Huttenlocher pursued a joint major in computer science and cognitive psychology as an undergraduate at the University of Michigan in an effort to bring those two disciplines together. When it came time to apply to graduate school, he found the perfect fit for his dual interests in the nascent field of AI, and enrolled at MIT.

While earning his master’s degree and PhD (in 1984 and 1988, respectively), he researched speech recognition, object recognition, and computer vision. He became fascinated by how machines can directly perceive the world around them. Huttenlocher was also drawn in by the entrepreneurial activity that was then ramping up around Cambridge. He spent summers interning at Silicon Valley startups and small tech companies in the Boston area, which piqued his interest in industry.

“I grew up in an academic household and had a healthy skepticism of following in my parents’ footsteps. So when I graduated, I wasn’t quite sure if I wanted an academic path or not. And to be honest, I’ve been a little bit ambivalent about it ever since. For better or worse, I’ve often ended up doing both at the same time,” he says.

Big problems, direct impact

Huttenlocher joined the computer science faculty at Cornell University in 1988 and also took a position at the Xerox Palo Alto Research Center (PARC), where he had interned as a graduate student. He taught computer science courses and worked on academic research projects when Cornell was in session, and spent his summers at Xerox PARC, as well as one day a week consulting remotely. (Long before Zoom, remote connectivity was “still pretty sketchy” in those days, he says.)

“I’ve long wanted to pair the deeper, bigger problems that we tend to try to make progress on in academia with a more direct and immediate impact on people, so spending time at Xerox PARC and at Cornell was a good way to do that,” he says.

Early in his research career, Huttenlocher took a more algorithmic approach to solving computer vision problems, rather than taking the generic optimization approaches that were more common at the time. Some of the techniques he and his collaborators developed, such as using a graph-based representation of an image, are still being used more than 20 years later.

Later, he and his colleagues conducted some of the first studies on how communities come together on social networks. In those pre-Facebook days, they studied LiveJournal, a social networking site that was popular in the early 2000s. Their work revealed that a person’s tendency to join an online community is not only influenced by the number of friends they have in that community, but also by how those friends are connected to one another.

In addition to research, Huttenlocher was passionate about bridging gaps between disciplines. He was named dean of the interdisciplinary Faculty of Computing and Information Science at Cornell in 2009. Three years later, he took his bridge-building skills to New York City when he became the founding dean of Cornell Tech, a new graduate school being established on Roosevelt Island.

That role was a tremendous challenge but also an extraordinary opportunity to create a campus that combined academia in computing-related disciplines with the growing tech community in New York, he says.

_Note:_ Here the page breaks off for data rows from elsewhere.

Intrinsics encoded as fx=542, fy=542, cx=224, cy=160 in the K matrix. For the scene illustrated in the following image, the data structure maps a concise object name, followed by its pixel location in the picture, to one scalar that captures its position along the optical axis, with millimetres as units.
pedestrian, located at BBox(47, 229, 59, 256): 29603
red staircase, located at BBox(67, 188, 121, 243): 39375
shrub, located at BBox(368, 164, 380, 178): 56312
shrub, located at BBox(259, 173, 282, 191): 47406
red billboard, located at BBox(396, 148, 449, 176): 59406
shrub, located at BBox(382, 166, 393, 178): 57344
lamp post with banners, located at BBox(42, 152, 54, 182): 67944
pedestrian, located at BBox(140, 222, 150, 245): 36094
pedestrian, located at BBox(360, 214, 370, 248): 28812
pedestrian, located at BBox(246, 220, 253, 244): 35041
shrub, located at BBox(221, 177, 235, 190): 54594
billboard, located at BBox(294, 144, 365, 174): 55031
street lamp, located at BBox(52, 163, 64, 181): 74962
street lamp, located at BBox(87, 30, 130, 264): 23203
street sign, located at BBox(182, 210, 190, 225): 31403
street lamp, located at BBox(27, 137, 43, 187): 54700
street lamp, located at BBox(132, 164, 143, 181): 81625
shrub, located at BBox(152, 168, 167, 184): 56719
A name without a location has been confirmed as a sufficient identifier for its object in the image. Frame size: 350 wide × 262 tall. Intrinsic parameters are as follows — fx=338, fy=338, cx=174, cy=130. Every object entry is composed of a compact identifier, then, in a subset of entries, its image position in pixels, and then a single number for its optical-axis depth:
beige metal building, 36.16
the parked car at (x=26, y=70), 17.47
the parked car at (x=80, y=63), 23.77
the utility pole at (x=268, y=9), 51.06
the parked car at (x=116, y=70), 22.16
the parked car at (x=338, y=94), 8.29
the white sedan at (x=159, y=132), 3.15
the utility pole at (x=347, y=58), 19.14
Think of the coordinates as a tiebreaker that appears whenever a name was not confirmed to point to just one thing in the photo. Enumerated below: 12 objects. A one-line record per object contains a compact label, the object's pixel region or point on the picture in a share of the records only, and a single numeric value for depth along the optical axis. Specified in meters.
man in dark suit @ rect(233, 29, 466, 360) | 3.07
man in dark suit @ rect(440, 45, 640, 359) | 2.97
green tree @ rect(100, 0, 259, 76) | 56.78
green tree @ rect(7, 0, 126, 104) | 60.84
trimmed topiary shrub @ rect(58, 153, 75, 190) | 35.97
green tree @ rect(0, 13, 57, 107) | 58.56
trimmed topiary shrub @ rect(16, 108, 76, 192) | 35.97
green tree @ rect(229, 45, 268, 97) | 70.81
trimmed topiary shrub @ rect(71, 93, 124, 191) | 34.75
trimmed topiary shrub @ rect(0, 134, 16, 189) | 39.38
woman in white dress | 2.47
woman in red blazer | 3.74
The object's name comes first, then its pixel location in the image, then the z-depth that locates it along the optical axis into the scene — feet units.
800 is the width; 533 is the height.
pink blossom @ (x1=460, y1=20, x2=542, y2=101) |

In a way, the role prepared him well to be founding dean of the MIT Schwarzman College of Computing, whose launch represented the most significant structural change to the Institute since the early 1950s.

“I think this place is very special. MIT has its own culture. It is a distinctive place in the positive sense of the word ‘distinctive.’ People are insanely curious here and very collaborative when it comes to solving problems. Just the opportunity to help build something new at MIT, something that will be important for the Institute but also for the country and the world, is amazing,” he says.

Making connections

While Huttenlocher was overseeing the creation of Cornell Tech, he was also forging connections around New York City. Before the Roosevelt Island campus was built, the school rented space in Google’s Eighth Avenue building, which is how he met then-Google CEO Eric Schmidt. The two enjoyed talking about (and sometimes arguing about) the promises and perils of artificial intelligence. At the same time, Schmidt was discussing AI with Henry Kissinger, whom he had befriended at a conference. By happenstance, the three got together and started talking about AI, which led to an article in The Atlantic and, eventually, the book.

“What we realized when we started talking about these questions is that the broader historical and philosophical context for an AI age is not something that has been looked at very much. When people are looking at social and ethical issues around computing, it is usually focused on the current problem, which is vital, but we think this broader framing is also important,” he says.

And when it comes to questions about AI, Huttenlocher feels a sense of urgency.

Advancements are happening so rapidly that there is immense pressure for educational institutions to keep up. Academic courses need to have computing woven through them as part of their intellectual fabric, especially as AI continues to become a larger part of everyday life, he says. This underscores the important work the college is doing, and the challenge it faces moving forward.

For Huttenlocher, who has found himself working in the center of a veritable Venn diagram of disciplines since his days as an undergraduate, it is a challenge he has fully embraced.

“It should not just be computer scientists or engineers looking at these problems. But it should not just be social scientists or humanists looking at them either,” he says. “We really need to bring different groups together.”